What is needed: Nothing but an exact copy is wanted: the line with "Erklärung zur Barrierefreiheit" and each line after it in the data below, last line included.

# # # #

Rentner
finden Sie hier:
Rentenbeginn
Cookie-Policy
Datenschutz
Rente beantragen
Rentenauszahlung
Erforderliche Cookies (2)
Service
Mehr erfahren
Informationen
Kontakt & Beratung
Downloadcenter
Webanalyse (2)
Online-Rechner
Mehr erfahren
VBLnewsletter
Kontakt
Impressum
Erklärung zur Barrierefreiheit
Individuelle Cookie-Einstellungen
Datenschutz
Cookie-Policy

# # # #

Output below:
Erklärung zur Barrierefreiheit
Individuelle Cookie-Einstellungen
Datenschutz
Cookie-Policy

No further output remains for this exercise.